Aside from all we accomplished at Penland from 1998-2018 which brought me great joy, I am also proud of my years serving North Carolina’s visual arts scene through positions at the NC Arts Council. We created fellowship and artist project grants, started and then lost the state’s public art program, grew support for museums and contemporary art centers. This sixteen-year commitment involved a shift in mental orientation from being artist- and arts-centered in focus singularly to embracing deep connections with community, audience, and the public. It also provided me opportunities to learn about marketing and public relations when defenses needed to be mounted for particularly challenging works of art and public support for the arts in general.

I was given the Order of the Long Leaf Pine in 2017 and named Educator of the Year in 2016 by the James Renwick Alliance for my work at Penland; received the NC State University Distinguished Alumni Award in March 2014 for advancing the arts in liberal studies; and was honored by the UNC Chapel Hill Art Department when asked to give the May 2003 graduation address. The National Daughters of the American Revolution recognized my work with their Women in the Arts Recognition Award in May 2020.

In 2020, I curated an exhibition and wrote an essay entitled Narrative/Abstraction/ Iteration for The Bascom Center for Visual Arts in Highlands, NC (April – August 2020) and in 2019 wrote a catalogue essay, Cacophony Without Dissonance—Southern Strands: North Carolina Fiber Art, (July 2019) for the Blowing Rock Art and History Museum. I have served on juries for the SouthArts Southern Prize (2020), Monson Arts Residency Program (2019), the Society of Arts and Crafts Show (2019), the Smithsonian Women’s Show (2018), the Florida Craftsman Show (2018), and the National Endowment for the Arts State and Regional Organization panel (2018-2019). My work has been shown at the Cary Arts Center in 2021, the USCB Sea Islands Gallery in 2022, and I participate in the summer and winter Toe River Arts Studio Tours.

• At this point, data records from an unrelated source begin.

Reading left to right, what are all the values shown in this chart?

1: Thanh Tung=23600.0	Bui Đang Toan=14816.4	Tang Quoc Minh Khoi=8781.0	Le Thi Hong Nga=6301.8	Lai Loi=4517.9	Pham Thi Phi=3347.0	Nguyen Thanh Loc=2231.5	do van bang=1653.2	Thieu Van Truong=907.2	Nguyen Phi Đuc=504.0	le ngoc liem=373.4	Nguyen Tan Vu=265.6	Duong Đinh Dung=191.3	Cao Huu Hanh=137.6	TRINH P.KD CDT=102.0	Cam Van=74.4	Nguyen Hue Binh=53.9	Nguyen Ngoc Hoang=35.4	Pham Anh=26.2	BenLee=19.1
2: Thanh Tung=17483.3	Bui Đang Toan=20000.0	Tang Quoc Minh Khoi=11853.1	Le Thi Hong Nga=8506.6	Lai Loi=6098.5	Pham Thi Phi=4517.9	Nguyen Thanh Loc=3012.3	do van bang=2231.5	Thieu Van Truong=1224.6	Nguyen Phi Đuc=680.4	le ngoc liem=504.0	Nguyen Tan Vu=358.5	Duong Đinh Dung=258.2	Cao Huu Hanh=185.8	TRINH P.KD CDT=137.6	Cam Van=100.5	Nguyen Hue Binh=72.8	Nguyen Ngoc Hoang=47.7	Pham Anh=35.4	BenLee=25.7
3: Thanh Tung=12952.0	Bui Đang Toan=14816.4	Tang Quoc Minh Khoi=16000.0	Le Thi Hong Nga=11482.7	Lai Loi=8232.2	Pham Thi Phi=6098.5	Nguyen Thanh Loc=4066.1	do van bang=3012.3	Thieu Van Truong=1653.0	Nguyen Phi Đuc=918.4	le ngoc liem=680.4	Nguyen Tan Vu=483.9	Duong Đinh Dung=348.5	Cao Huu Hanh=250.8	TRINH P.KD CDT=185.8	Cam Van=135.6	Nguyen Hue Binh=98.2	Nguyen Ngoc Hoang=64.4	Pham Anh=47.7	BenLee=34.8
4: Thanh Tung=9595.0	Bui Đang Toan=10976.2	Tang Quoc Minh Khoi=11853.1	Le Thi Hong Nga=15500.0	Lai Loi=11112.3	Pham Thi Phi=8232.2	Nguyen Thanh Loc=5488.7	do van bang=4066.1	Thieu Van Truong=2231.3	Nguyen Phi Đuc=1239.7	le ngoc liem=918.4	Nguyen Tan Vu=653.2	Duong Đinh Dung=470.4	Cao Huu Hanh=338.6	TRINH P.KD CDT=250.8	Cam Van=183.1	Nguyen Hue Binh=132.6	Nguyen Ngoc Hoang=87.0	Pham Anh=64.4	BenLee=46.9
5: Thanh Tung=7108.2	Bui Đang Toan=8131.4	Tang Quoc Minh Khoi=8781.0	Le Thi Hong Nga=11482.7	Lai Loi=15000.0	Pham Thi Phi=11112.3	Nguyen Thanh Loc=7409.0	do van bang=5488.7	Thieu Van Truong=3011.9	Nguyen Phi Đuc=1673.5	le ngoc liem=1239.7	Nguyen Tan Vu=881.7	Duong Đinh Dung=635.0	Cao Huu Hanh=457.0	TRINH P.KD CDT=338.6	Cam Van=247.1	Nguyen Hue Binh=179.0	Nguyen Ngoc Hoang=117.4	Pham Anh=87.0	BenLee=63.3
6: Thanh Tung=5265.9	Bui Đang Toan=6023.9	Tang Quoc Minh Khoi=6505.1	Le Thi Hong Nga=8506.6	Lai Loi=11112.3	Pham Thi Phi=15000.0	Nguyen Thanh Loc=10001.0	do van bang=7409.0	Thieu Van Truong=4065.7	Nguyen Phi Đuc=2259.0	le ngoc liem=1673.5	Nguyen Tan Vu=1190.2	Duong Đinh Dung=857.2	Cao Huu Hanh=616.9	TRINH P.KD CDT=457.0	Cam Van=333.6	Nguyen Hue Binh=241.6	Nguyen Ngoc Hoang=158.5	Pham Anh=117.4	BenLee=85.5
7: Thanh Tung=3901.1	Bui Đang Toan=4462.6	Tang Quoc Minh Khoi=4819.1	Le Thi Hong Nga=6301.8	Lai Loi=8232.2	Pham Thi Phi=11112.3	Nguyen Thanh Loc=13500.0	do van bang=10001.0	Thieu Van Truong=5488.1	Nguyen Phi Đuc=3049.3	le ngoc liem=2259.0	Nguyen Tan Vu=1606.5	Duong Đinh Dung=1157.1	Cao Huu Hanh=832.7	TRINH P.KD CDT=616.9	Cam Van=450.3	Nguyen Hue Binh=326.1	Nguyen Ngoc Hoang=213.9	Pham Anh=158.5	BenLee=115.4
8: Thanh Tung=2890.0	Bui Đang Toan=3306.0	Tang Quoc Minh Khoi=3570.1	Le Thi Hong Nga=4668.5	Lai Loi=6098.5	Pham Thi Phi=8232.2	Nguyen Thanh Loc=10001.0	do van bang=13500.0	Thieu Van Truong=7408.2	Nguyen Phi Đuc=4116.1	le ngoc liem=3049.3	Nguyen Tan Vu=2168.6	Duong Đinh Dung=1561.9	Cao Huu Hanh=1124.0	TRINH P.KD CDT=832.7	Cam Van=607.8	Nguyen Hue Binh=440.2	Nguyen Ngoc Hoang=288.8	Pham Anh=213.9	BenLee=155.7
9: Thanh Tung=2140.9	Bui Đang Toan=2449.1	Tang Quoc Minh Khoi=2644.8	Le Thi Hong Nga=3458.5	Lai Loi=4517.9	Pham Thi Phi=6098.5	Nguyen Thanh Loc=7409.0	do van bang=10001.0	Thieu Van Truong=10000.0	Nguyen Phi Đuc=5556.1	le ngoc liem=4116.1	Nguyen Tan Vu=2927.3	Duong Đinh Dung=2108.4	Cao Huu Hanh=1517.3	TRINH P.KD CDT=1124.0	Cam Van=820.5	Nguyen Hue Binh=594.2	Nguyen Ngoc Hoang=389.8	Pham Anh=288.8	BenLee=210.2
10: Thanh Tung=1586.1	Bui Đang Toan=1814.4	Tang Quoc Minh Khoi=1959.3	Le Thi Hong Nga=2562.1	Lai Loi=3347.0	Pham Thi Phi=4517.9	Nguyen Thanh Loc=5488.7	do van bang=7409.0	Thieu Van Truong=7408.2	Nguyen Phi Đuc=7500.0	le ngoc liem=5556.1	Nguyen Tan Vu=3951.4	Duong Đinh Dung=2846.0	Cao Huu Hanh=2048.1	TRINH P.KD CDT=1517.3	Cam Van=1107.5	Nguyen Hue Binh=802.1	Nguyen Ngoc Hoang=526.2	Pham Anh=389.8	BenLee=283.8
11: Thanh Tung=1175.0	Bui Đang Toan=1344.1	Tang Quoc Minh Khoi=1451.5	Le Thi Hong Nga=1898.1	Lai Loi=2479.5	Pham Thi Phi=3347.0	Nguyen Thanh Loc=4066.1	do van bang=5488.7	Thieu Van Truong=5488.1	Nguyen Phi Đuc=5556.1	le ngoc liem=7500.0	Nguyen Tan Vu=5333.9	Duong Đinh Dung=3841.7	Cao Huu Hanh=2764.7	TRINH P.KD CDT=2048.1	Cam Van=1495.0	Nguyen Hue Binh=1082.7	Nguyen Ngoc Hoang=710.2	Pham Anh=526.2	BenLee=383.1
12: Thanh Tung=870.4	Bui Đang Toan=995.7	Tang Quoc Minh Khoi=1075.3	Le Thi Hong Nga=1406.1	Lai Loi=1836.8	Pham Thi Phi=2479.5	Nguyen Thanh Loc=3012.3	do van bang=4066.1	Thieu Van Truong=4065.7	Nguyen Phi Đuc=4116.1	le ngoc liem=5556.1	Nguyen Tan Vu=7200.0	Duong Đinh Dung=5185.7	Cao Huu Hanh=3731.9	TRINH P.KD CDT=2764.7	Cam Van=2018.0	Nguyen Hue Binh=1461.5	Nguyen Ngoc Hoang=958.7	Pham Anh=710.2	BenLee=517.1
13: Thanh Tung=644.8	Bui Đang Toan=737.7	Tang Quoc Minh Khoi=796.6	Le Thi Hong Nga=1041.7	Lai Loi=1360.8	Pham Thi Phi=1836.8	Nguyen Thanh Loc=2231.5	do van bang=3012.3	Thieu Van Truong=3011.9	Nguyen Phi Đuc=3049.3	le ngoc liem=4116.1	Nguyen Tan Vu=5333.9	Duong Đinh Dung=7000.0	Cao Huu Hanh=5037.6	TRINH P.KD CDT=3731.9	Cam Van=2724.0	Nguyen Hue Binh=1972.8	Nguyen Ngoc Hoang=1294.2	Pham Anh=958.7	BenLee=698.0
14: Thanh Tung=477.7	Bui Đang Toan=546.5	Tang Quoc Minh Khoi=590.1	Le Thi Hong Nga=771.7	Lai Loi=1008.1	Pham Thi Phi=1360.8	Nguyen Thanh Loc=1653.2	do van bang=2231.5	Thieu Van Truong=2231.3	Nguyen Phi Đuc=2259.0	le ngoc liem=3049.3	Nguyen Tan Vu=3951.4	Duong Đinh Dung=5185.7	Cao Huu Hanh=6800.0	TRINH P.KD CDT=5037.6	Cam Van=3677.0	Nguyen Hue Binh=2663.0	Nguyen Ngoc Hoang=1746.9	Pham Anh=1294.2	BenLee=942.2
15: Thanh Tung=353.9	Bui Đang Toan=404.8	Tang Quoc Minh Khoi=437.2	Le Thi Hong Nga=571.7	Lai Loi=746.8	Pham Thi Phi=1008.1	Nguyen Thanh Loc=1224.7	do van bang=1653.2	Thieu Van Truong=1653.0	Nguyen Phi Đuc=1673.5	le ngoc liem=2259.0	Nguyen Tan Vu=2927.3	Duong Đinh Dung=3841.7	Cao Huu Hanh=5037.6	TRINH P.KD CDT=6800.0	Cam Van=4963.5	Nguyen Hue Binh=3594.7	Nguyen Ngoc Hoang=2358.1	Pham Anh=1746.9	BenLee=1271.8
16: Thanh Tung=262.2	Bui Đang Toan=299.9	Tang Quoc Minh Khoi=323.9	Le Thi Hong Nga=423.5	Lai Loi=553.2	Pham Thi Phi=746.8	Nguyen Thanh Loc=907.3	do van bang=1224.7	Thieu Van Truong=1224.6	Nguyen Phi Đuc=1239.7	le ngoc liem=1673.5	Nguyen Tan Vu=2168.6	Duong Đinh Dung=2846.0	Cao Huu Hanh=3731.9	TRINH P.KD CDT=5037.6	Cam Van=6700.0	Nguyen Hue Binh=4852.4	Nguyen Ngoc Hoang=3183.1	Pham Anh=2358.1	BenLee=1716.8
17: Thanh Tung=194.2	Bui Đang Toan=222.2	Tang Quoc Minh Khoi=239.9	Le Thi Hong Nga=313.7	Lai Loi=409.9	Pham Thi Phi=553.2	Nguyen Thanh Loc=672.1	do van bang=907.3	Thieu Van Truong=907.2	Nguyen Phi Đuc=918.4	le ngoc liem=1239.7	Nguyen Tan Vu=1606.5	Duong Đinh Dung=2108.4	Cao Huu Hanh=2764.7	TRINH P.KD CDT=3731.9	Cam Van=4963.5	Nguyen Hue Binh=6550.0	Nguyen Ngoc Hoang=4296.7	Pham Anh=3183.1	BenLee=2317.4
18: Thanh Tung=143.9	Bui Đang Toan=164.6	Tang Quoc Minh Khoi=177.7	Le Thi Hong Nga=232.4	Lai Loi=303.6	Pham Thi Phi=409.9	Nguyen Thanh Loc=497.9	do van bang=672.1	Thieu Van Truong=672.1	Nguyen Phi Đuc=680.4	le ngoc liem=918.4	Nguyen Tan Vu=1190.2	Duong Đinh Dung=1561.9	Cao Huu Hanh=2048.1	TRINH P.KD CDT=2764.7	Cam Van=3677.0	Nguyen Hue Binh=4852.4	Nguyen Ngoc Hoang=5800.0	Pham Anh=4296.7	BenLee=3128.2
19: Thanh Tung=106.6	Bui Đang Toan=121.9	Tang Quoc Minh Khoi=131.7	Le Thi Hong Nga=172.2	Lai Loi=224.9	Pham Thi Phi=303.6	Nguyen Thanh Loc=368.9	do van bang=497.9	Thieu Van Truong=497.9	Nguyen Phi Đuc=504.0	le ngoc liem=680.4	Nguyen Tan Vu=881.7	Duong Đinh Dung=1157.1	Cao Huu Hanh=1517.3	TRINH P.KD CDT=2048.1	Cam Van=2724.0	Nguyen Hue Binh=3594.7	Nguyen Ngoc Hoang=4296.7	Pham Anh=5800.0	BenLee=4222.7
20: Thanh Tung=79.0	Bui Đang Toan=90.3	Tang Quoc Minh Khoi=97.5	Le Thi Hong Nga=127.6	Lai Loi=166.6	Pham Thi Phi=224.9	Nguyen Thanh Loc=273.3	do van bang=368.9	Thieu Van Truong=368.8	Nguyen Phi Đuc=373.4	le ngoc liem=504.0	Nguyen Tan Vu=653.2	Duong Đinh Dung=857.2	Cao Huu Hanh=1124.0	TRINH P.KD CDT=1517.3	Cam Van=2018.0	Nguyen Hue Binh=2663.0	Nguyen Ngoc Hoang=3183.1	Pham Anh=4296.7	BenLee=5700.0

Last and most relevant to my work: meaningful hours were spent in the Penland Winter Residency in January 2018 and 2019 as well as in the numerous workshops in lithography (Deborah Chaney, Althea Murphy-Price, Aaron Coleman), in woodcuts (Keiji Shinohara, Yoonmi Nam, Annie Silverman) and monoprints (Stu Kestenbaum and Susan Webster, Kristen Martincic, Andy Rubin, Jan Serr.)

The subject or focus of my work is drawn from landscape and still life traditions, observation of the world closest to me, and a love of pattern. I feel most connected to myself when I am lost in the act of drawing.